Many MFAers are hiding the fact now. They used to broadcast it, now you have to do a bit of research to find out the name of the school where they learned how to write all that good stuff they write.
Which means they're on the run.
I'd like to know the Shoney's where those editors have jobs waiting tables. I can go in, order a dinner, take one bite and announce that the food is inedible. Storm out of the place (first stopping to tell the manager that my server was rude and inattentive and should be fired).

Anonymous said...

As a writer on the hunt for publisher, I'm thinking of taking advantage of the situation: send queries directly to the some of the laid-offees. They're likely looking for work at present; what better to bring to a job interview than a good-lookin' novel?

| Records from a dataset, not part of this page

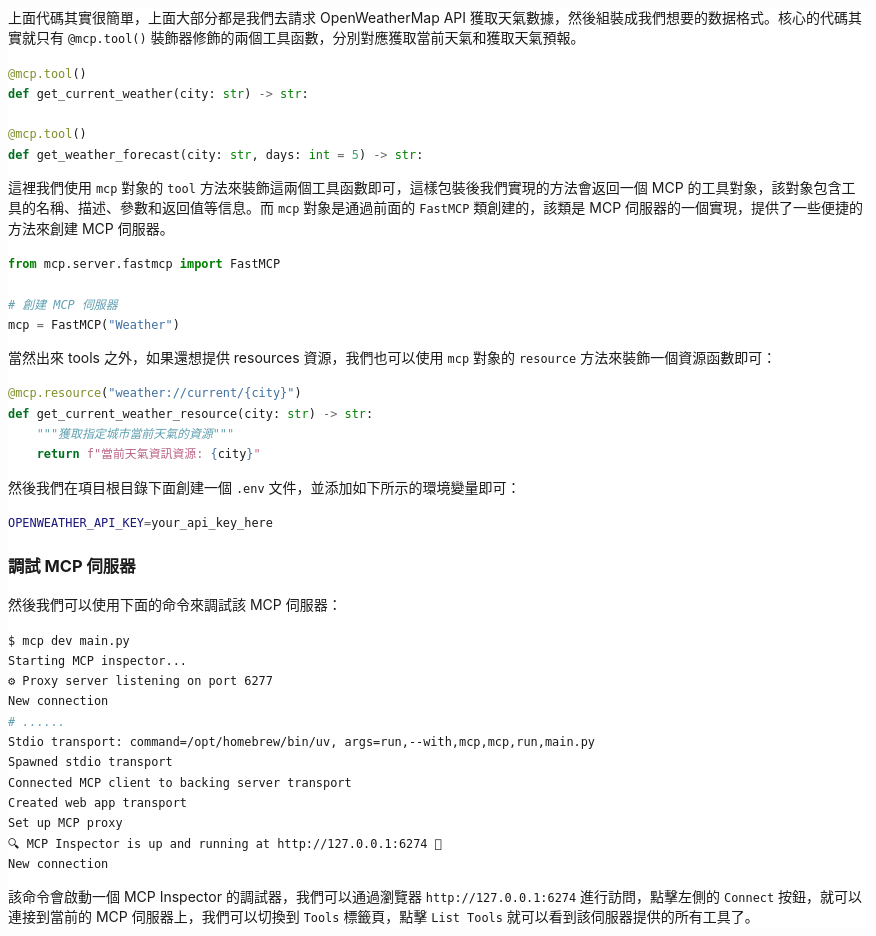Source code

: 上面代碼其實很簡單，上面大部分都是我們去請求 OpenWeatherMap API 獲取天氣數據，然後組裝成我們想要的数据格式。核心的代碼其實就只有 `@mcp.tool()` 裝飾器修飾的兩個工具函數，分別對應獲取當前天氣和獲取天氣預報。

```python
@mcp.tool()
def get_current_weather(city: str) -> str:

@mcp.tool()
def get_weather_forecast(city: str, days: int = 5) -> str:
```

這裡我們使用 `mcp` 對象的 `tool` 方法來裝飾這兩個工具函數即可，這樣包裝後我們實現的方法會返回一個 MCP 的工具對象，該對象包含工具的名稱、描述、參數和返回值等信息。而 `mcp` 對象是通過前面的 `FastMCP` 類創建的，該類是 MCP 伺服器的一個實現，提供了一些便捷的方法來創建 MCP 伺服器。

```python
from mcp.server.fastmcp import FastMCP

# 創建 MCP 伺服器
mcp = FastMCP("Weather")
```

當然出來 tools 之外，如果還想提供 resources 資源，我們也可以使用 `mcp` 對象的 `resource` 方法來裝飾一個資源函數即可：

```python
@mcp.resource("weather://current/{city}")
def get_current_weather_resource(city: str) -> str:
    """獲取指定城市當前天氣的資源"""
    return f"當前天氣資訊資源: {city}"
```

然後我們在項目根目錄下面創建一個 `.env` 文件，並添加如下所示的環境變量即可：

```bash
OPENWEATHER_API_KEY=your_api_key_here
```

### 調試 MCP 伺服器

然後我們可以使用下面的命令來調試該 MCP 伺服器：

```bash
$ mcp dev main.py
Starting MCP inspector...
⚙️ Proxy server listening on port 6277
New connection
# ......
Stdio transport: command=/opt/homebrew/bin/uv, args=run,--with,mcp,mcp,run,main.py
Spawned stdio transport
Connected MCP client to backing server transport
Created web app transport
Set up MCP proxy
🔍 MCP Inspector is up and running at http://127.0.0.1:6274 🚀
New connection
```

該命令會啟動一個 MCP Inspector 的調試器，我們可以通過瀏覽器 `http://127.0.0.1:6274` 進行訪問，點擊左側的 `Connect` 按鈕，就可以連接到當前的 MCP 伺服器上，我們可以切換到 `Tools` 標籤頁，點擊 `List Tools` 就可以看到該伺服器提供的所有工具了。
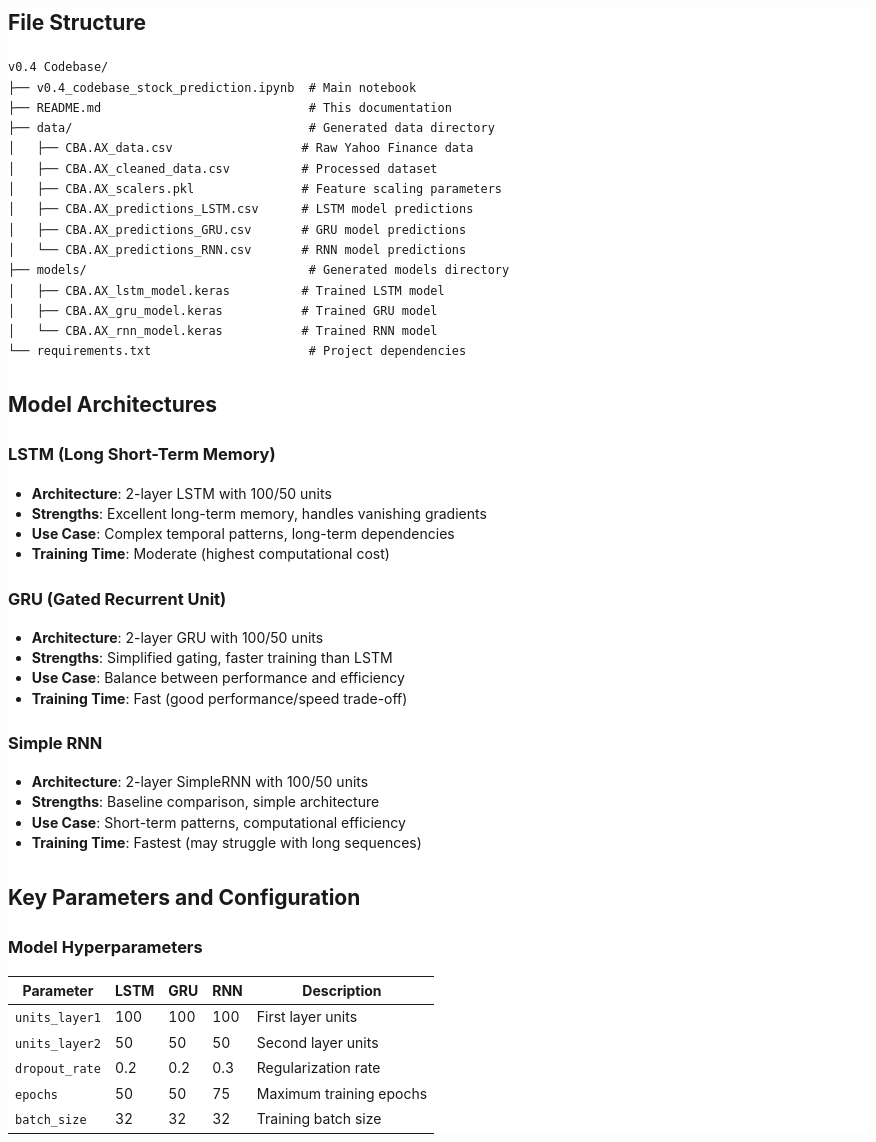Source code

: ## File Structure

```
v0.4 Codebase/
├── v0.4_codebase_stock_prediction.ipynb  # Main notebook
├── README.md                             # This documentation
├── data/                                 # Generated data directory
│   ├── CBA.AX_data.csv                  # Raw Yahoo Finance data
│   ├── CBA.AX_cleaned_data.csv          # Processed dataset
│   ├── CBA.AX_scalers.pkl               # Feature scaling parameters
│   ├── CBA.AX_predictions_LSTM.csv      # LSTM model predictions
│   ├── CBA.AX_predictions_GRU.csv       # GRU model predictions
│   └── CBA.AX_predictions_RNN.csv       # RNN model predictions
├── models/                               # Generated models directory
│   ├── CBA.AX_lstm_model.keras          # Trained LSTM model
│   ├── CBA.AX_gru_model.keras           # Trained GRU model
│   └── CBA.AX_rnn_model.keras           # Trained RNN model
└── requirements.txt                      # Project dependencies
```

## Model Architectures

### LSTM (Long Short-Term Memory)
- **Architecture**: 2-layer LSTM with 100/50 units
- **Strengths**: Excellent long-term memory, handles vanishing gradients
- **Use Case**: Complex temporal patterns, long-term dependencies
- **Training Time**: Moderate (highest computational cost)

### GRU (Gated Recurrent Unit)
- **Architecture**: 2-layer GRU with 100/50 units
- **Strengths**: Simplified gating, faster training than LSTM
- **Use Case**: Balance between performance and efficiency
- **Training Time**: Fast (good performance/speed trade-off)

### Simple RNN
- **Architecture**: 2-layer SimpleRNN with 100/50 units
- **Strengths**: Baseline comparison, simple architecture
- **Use Case**: Short-term patterns, computational efficiency
- **Training Time**: Fastest (may struggle with long sequences)

## Key Parameters and Configuration

### Model Hyperparameters
| Parameter | LSTM | GRU | RNN | Description |
|-----------|------|-----|-----|-------------|
| `units_layer1` | 100 | 100 | 100 | First layer units |
| `units_layer2` | 50 | 50 | 50 | Second layer units |
| `dropout_rate` | 0.2 | 0.2 | 0.3 | Regularization rate |
| `epochs` | 50 | 50 | 75 | Maximum training epochs |
| `batch_size` | 32 | 32 | 32 | Training batch size |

(my blogger id is 'quescaisje' ---I've been unable to sign in for some reason)

Anonymous said...

"Where are the teary-eyed anonymi of LROD? Where are the whiners, the bad writers, and the perpetually rejected because they're not insiders? Where's John Bruce and gimme? Where are the belly-achers and the I-can't-drag-myself-away-from-duotrope-ers?"

Don't like all the attention, eh?

jenlight said...

You know what I hate? That I can't get hired as a doctor just because I don't have the right connections and didn't go to some Med school with the rest of the lemmings.

Anonymous said...

Yeah...8 years of medical training plus rigorous medical board licensing so you can deal in life and death matters with sick people versus 2 years in writing workshops so you can publish your novel. That's really analogous. Give me a break.

aurbie said...

That is funny. Well, maybe not to those who have stood in the stick man's (or is that a stick woman?) shoes.

Sorry. I see he/she is not wearing shoes.

jenlight said...

Eight years is too much. I want to be done in five.